From the entries, copy each line that includes "Über".

Data in this exercise START

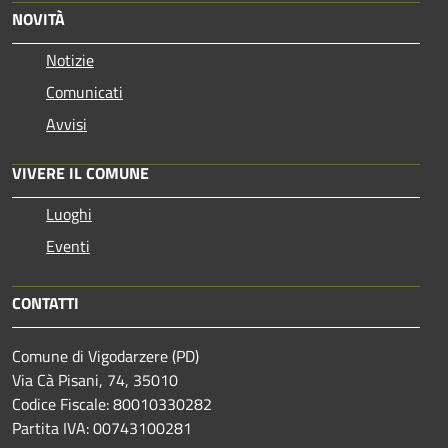
NOVITÀ
Notizie
Comunicati
Avvisi
VIVERE IL COMUNE
Luoghi
Eventi
CONTATTI
Comune di Vigodarzere (PD)
Via Cà Pisani, 74, 35010
Codice Fiscale: 80010330282
Partita IVA: 00743100281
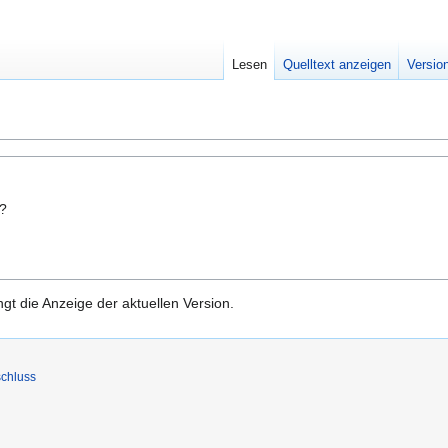
Lesen
Quelltext anzeigen
Versio
n?
gt die Anzeige der aktuellen Version.
chluss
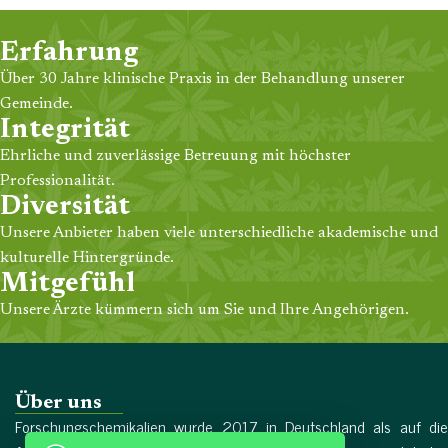
Erfahrung
Über 30 Jahre klinische Praxis in der Behandlung unserer
Gemeinde.
Integrität
Ehrliche und zuverlässige Betreuung mit höchster
Professionalität.
Diversität
Unsere Anbieter haben viele unterschiedliche akademische und
kulturelle Hintergründe.
Mitgefühl
Unsere Ärzte kümmern sich um Sie und Ihre Angehörigen.
Über uns
Forschungschemikalien wurde 2017 in Deutschland als auf die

Data in this exercise END

*Your solution:*
Über 30 Jahre klinische Praxis in der Behandlung unserer
Über uns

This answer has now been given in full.